→ What to do: Pictures aside, can you reproduce the records word for word?
-------
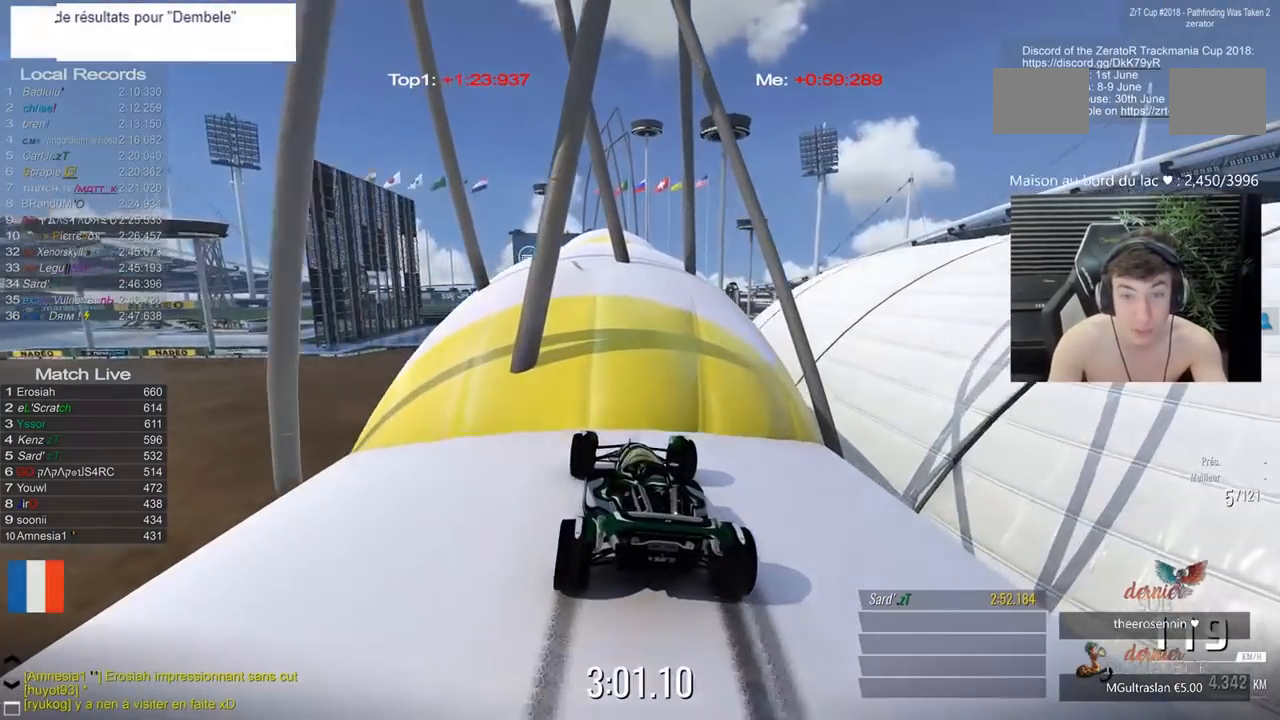
{"keys": ["5"], "events": [[67, "5", "down"], [300, "3", "down"], [400, "3", "up"]]}
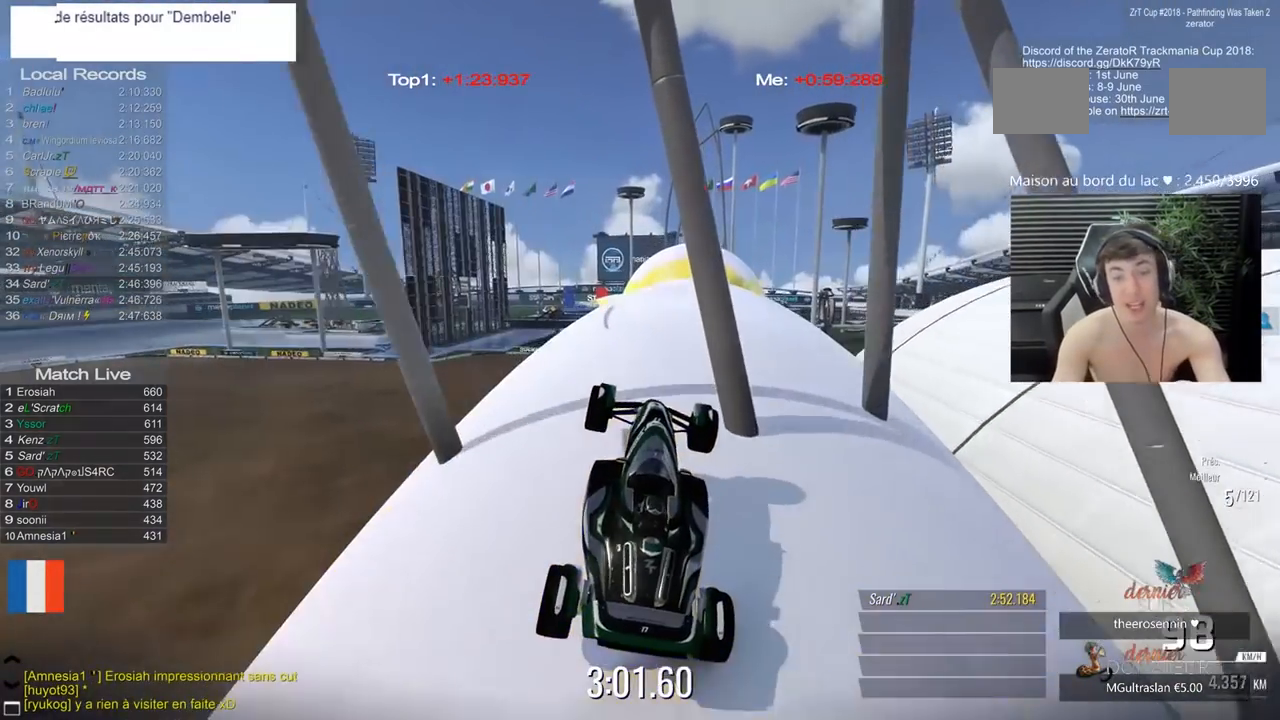
{"keys": ["5"], "events": []}
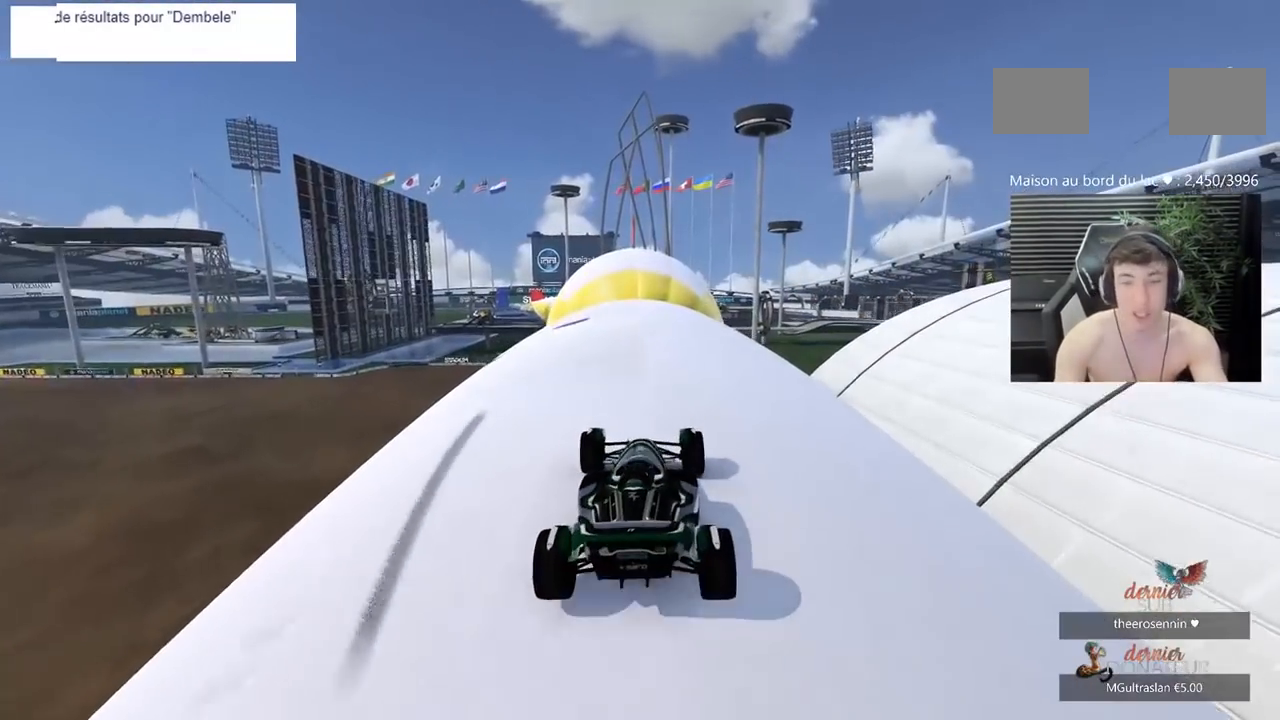
{"keys": ["5"], "events": [[150, "1", "down"], [233, "1", "up"]]}
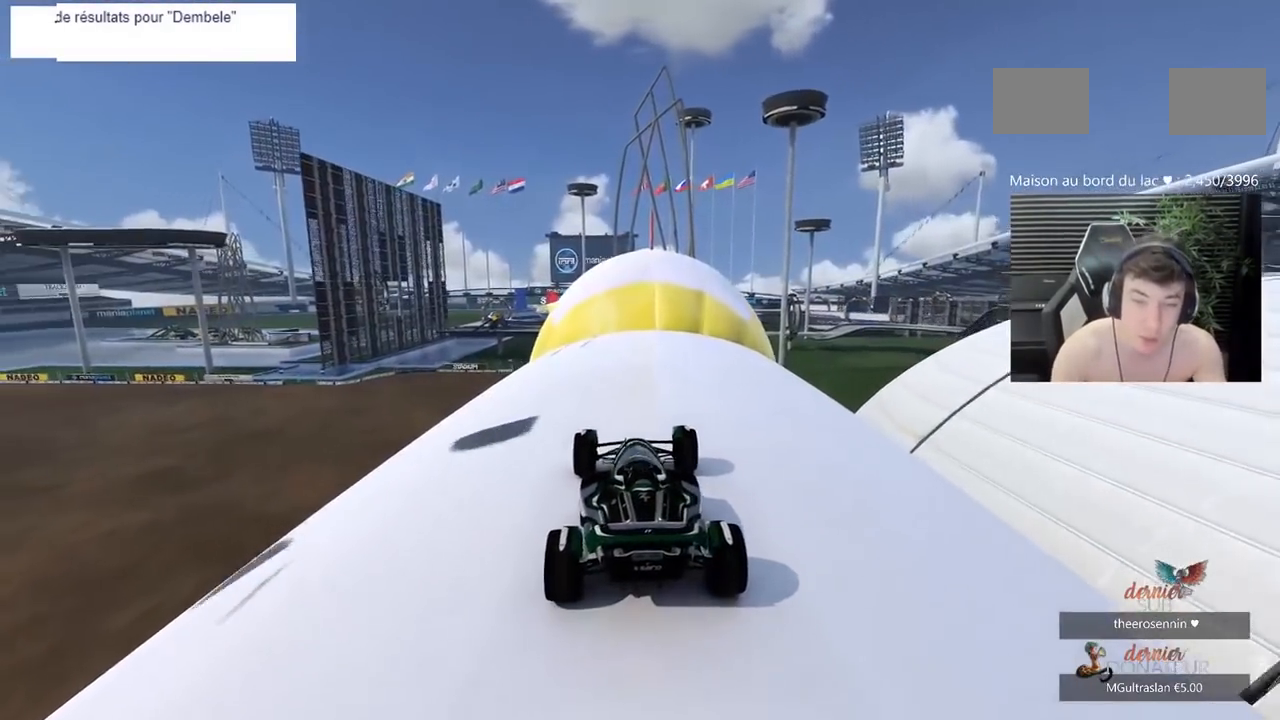
{"keys": ["5", "d"], "events": [[200, "3", "down"], [250, "3", "up"], [433, "d", "down"]]}
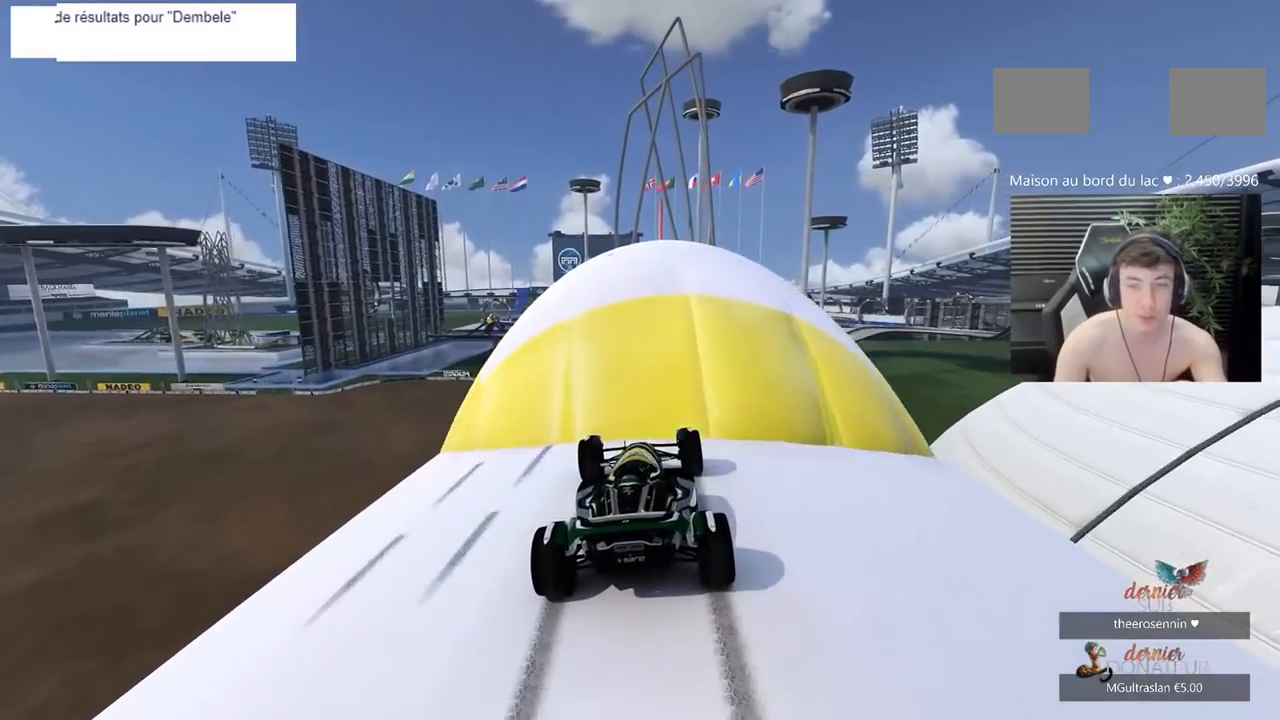
{"keys": ["5"], "events": [[33, "d", "up"], [417, "3", "down"], [450, "3", "up"]]}
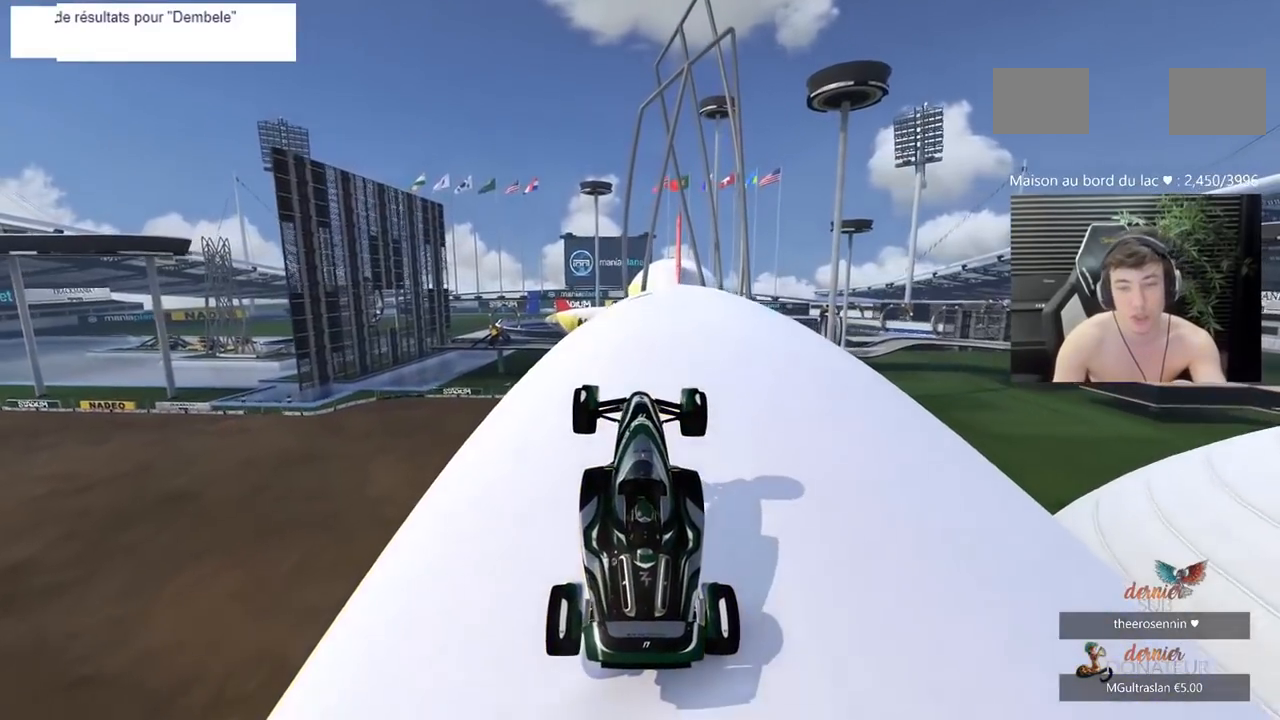
{"keys": ["5"], "events": []}
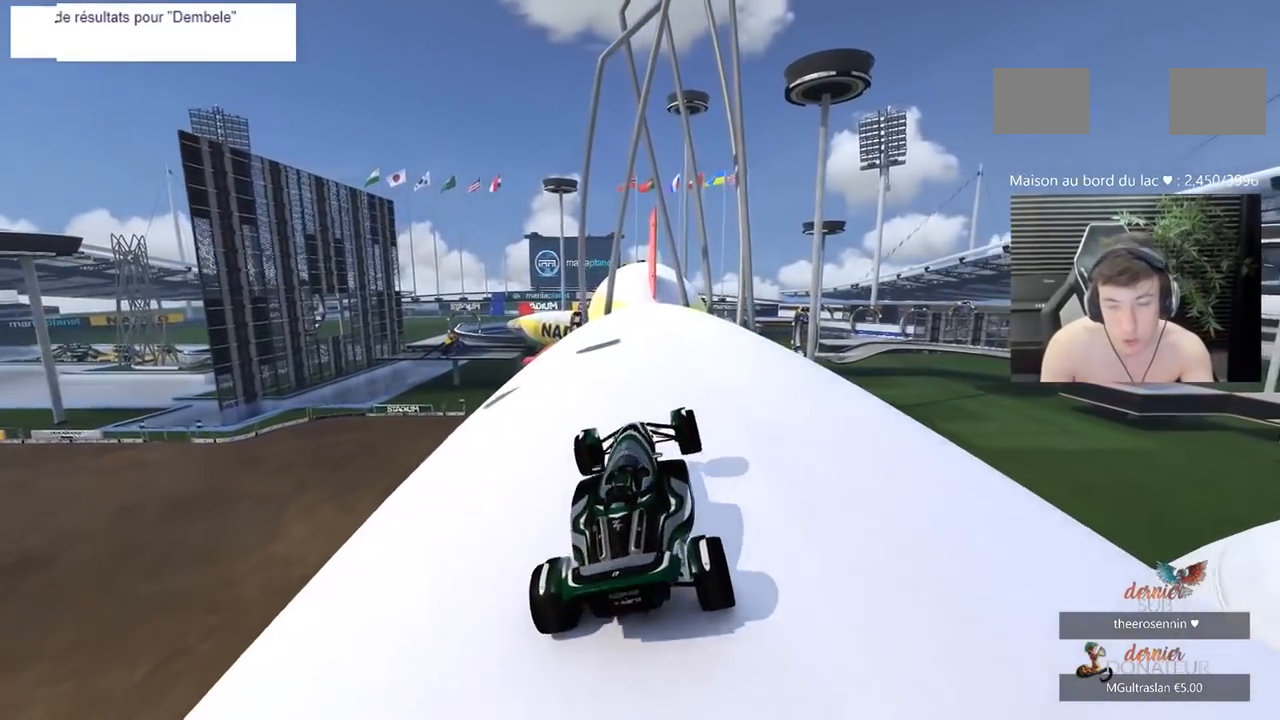
{"keys": ["5"], "events": [[400, "1", "down"], [433, "1", "up"]]}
-------
→ The answer:
{"keys": ["5"], "events": [[67, "5", "down"], [300, "3", "down"], [400, "3", "up"]]}
{"keys": ["5"], "events": []}
{"keys": ["5"], "events": [[150, "1", "down"], [233, "1", "up"]]}
{"keys": ["5", "d"], "events": [[200, "3", "down"], [250, "3", "up"], [433, "d", "down"]]}
{"keys": ["5"], "events": [[33, "d", "up"], [417, "3", "down"], [450, "3", "up"]]}
{"keys": ["5"], "events": []}
{"keys": ["5"], "events": [[400, "1", "down"], [433, "1", "up"]]}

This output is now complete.